Морской лев любил свой камень, ему нравилось ночь за ночью ждать, когда подует бриз. А особенно он любил те сны, которые пробуждали в нем воспоминания. Но, как вы знаете, даже самые прекрасные сны когда-нибудь заканчиваются, и по утрам, когда морской лев просыпался, он по-прежнему просыпался в пустынной земле. Иногда он закрывал глаза и пробовал снова очутиться в своем сне, но это никогда не удавалось, потому что солнце всегда светило очень ярко.
В конце концов это стало для него невыносимо. Он приходил к камню все реже и реже. «У меня столько дел, — говорил он сам себе. — И я не могу тратить время впустую». В действительности же у него было не так много дел. Правда заключалась в том, что, просыпаясь каждый раз вдали от дома, он переживал страшное разочарование и не хотел больше видеть свои прекрасные сны. И наконец пришел день, когда он вообще перестал ходить к камню и больше не пытался уловить запах соленой морской воды, приносимый ветром с моря.

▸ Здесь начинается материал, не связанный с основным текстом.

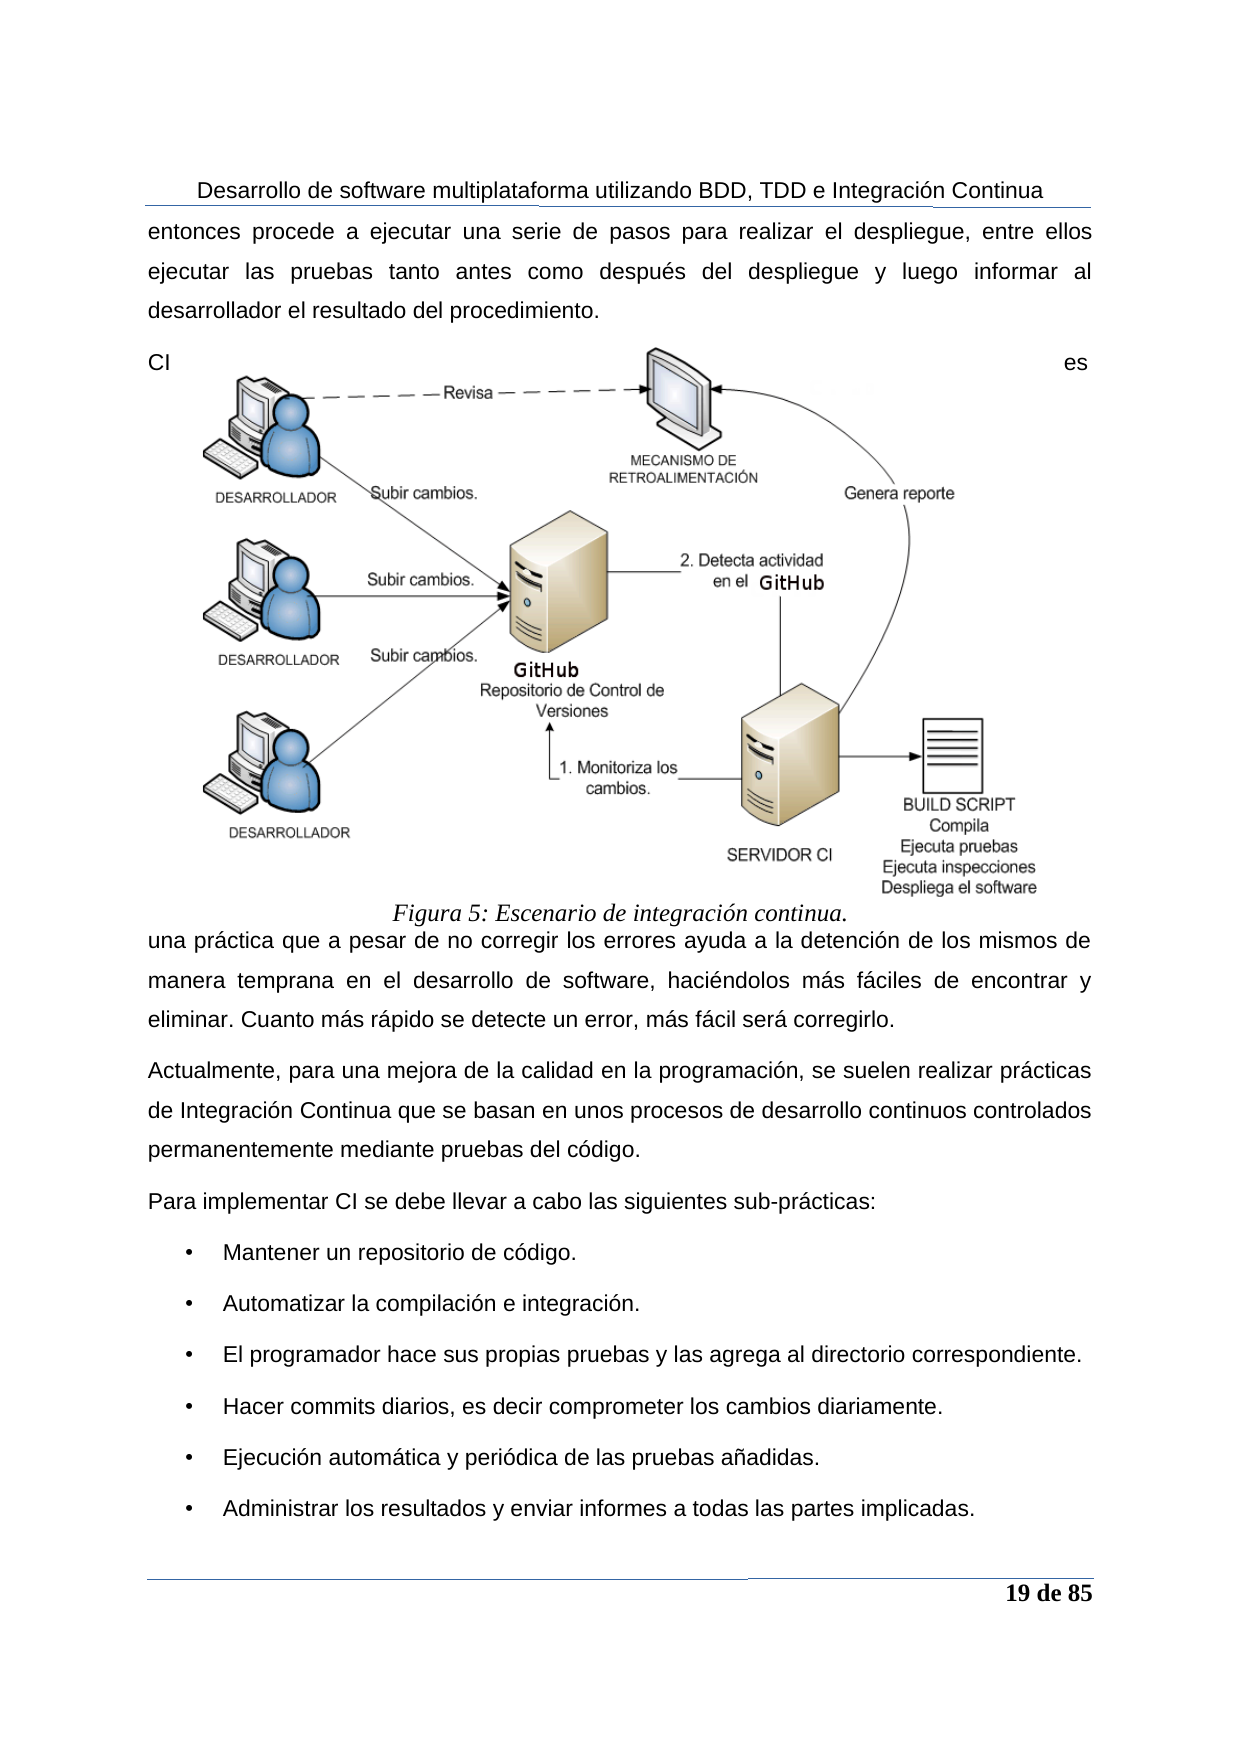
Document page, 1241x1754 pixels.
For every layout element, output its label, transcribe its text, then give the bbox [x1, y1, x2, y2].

list Mantener un repositorio de código. [185, 1239, 1093, 1265]
list Automatizar la compilación e integración. [185, 1290, 1093, 1317]
text CI es una práctica que a pesar de no corregir los errores ayuda a la detención de los mismos de manera temprana en el desarrollo de software, haciéndolos más fáciles de encontrar y eliminar. Cuanto más rápido se detecte un error, más fácil será corregirlo. [148, 348, 1093, 1033]
list Administrar los resultados y enviar informes a todas las partes implicadas. [185, 1495, 1093, 1522]
text entonces procede a ejecutar una serie de pasos para realizar el despliegue, entre ellos ejecutar las pruebas tanto antes como después del despliegue y luego informar al desarrollador el resultado del procedimiento. [148, 218, 1093, 324]
text Actualmente, para una mejora de la calidad en la programación, se suelen realizar prácticas de Integración Continua que se basan en unos procesos de desarrollo continuos controlados permanentemente mediante pruebas del código. [148, 1057, 1093, 1163]
list El programador hace sus propias pruebas y las agrega al directorio correspondiente. [185, 1341, 1093, 1368]
text Figura 5: Escenario de integración continua. [194, 347, 1046, 927]
list Ejecución automática y periódica de las pruebas añadidas. [185, 1444, 1093, 1470]
picture [202, 347, 1038, 899]
text [194, 335, 1046, 347]
list Hacer commits diarios, es decir comprometer los cambios diariamente. [185, 1393, 1093, 1419]
text Para implementar CI se debe llevar a cabo las siguientes sub-prácticas: [148, 1188, 1093, 1214]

Опасность в том, что душа должна убедить себя, будто ее не мучит жажда. Но убедить себя в этом она может лишь при помощи лжи.
Симона Вейл
Сердце каждого человека чего-то жаждет.
Брюс Спрингстин
В своем эссе «Баламут предлагает тост» К. С. Льюис описывает, как старый бес произносит торжественную ежегодную речь перед выпускниками училища, готовящего бесов-искусителей. Баламут начинает свое обращение с выражения недовольства по поводу того, что «души, чьими муками мы питаемся, — самого низкого качества». Он жалуется, что в последнее время осталось не так уж много настоящих грешников, и бесам остается довольствоваться пассивными бесхарактерными слабаками.
Трудность именно в том, что они ничтожно мелки. Они, мерзавцы, такие тупые, такие пассивные, так зависят от среды! Буквально никак не доведешь их до той свободы выбора, при которой грех становится смертоносным. Заметьте, надо их довести — и все, дальше идти нельзя, там другая опасность, они могут раскаяться. (Перевод Н. Трауберг)
Баламут приходит к выводу, что, возможно, это и к лучшему, потому что когда душа способна сильно, страстно желать чего бы то ни было, это может быть действительно очень опасно. Он помнит то, о чем забыли мы: «Великие (вкусные) грешники — точно из того же теста, что и эти мерзкие твари, великие святые».